What this means: Instead of one loss-development factor, a real triangle projects the ultimate by chain-ladder, cross-checks it with Bornhuetter-Ferguson (using the model's expected error count as the a-priori — more stable when the latest periods are immature, where chain-ladder can over-project), and an over-dispersed-Poisson bootstrap gives a full reserve distribution — so the risk margin is a defensible 75th-percentile (IFRS-17 style), not the ad-hoc tail load shown in panel 4. The reserve is severity-aware: each IBNR claim's cost is drawn from the empirical body spliced with a generalized-Pareto (GPD) tail fitted peaks-over-threshold, so the tail index ξ̂ and severity uncertainty flow into the percentiles. See paper §5.5.

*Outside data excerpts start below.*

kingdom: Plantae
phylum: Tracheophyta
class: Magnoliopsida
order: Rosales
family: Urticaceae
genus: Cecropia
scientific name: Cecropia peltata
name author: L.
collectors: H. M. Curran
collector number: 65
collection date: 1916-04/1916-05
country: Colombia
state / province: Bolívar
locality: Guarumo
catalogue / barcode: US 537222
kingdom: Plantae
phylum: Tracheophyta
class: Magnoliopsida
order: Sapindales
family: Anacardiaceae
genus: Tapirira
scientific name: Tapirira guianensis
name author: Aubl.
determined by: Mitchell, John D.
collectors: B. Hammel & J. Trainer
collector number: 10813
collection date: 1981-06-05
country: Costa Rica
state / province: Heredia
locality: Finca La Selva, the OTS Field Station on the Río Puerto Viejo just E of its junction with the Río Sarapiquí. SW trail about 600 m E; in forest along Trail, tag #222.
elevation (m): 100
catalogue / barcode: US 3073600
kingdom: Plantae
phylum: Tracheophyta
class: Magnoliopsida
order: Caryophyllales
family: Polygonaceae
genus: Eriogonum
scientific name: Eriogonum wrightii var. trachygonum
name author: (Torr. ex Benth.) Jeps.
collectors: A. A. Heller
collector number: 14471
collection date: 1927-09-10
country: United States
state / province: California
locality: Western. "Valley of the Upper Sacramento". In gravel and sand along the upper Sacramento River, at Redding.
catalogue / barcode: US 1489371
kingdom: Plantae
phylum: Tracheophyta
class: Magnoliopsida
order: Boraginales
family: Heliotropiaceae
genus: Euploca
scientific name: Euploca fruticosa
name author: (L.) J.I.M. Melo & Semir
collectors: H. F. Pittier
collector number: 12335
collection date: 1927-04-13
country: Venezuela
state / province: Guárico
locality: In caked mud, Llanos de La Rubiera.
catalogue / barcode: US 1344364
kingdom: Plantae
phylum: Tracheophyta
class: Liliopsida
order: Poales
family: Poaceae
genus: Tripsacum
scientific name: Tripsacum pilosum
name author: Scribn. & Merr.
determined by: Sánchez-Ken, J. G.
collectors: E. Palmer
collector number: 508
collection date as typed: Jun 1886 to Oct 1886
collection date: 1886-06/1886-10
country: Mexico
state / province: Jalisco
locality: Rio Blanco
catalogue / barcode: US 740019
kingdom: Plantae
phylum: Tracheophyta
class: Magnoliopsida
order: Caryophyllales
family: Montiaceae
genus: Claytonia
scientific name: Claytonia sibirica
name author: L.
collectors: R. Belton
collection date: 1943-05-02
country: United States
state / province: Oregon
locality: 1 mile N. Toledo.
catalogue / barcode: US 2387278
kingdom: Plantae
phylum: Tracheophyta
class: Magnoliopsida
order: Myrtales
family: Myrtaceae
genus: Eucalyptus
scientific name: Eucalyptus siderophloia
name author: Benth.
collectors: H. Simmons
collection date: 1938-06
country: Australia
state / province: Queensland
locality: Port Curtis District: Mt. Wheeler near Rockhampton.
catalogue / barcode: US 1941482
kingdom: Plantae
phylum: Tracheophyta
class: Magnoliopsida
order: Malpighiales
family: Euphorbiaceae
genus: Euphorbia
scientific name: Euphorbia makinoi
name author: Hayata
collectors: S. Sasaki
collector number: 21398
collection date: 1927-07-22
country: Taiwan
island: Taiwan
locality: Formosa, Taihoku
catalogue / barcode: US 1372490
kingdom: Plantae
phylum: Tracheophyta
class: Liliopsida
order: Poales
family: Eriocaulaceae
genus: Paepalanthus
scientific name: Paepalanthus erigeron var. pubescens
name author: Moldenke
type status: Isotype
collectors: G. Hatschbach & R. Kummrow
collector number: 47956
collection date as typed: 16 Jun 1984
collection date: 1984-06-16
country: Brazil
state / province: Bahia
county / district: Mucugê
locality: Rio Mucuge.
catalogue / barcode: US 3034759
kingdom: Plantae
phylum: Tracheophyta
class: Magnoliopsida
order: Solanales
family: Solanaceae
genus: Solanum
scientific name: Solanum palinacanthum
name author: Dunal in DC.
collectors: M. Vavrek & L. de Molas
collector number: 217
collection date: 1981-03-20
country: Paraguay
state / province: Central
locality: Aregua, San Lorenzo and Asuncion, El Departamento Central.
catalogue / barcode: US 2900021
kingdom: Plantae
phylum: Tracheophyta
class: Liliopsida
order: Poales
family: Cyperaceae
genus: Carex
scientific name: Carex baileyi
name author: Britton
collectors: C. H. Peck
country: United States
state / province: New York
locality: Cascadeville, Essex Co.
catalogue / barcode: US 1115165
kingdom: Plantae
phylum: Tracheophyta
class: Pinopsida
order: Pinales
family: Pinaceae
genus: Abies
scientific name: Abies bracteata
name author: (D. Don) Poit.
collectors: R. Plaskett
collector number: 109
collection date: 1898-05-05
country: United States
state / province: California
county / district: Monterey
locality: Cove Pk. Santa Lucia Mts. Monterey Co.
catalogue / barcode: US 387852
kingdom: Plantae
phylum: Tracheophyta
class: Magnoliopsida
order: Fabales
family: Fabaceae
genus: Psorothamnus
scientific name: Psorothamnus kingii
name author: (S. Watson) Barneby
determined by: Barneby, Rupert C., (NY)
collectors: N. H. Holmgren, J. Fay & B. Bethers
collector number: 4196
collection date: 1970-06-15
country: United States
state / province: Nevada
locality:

6 · Ground-truth censoring & reject inference

corrects selection bias

What this means: The true outcome is only observed for some decisions — a confidently-denied case is rarely appealed, a declined applicant never gets to default — and that censoring is informative (it rises with the model's score, which tracks error), so the naive observed rate is biased low. Reject inference fits P(error | score) on the observed decisions and imputes the censored ones, recovering an estimate near the truth. It works because censoring is (mostly) explained by the score; whatever remains purely unobserved (MNAR) is the residual gap — see paper §9.

🔍

Reproducibility & invariants. The portfolio is generated from a fixed seed, so these numbers are byte-for-byte reproducible and match the paper. By construction the tool always satisfies TVaR ≥ VaR, reserve ≥ 0, Z increasing in n, and A/E ≈ 1.0 when drift = 0. Verify them yourself: drag Production drift to 0% and watch every cohort collapse onto the A/E = 1.0 line.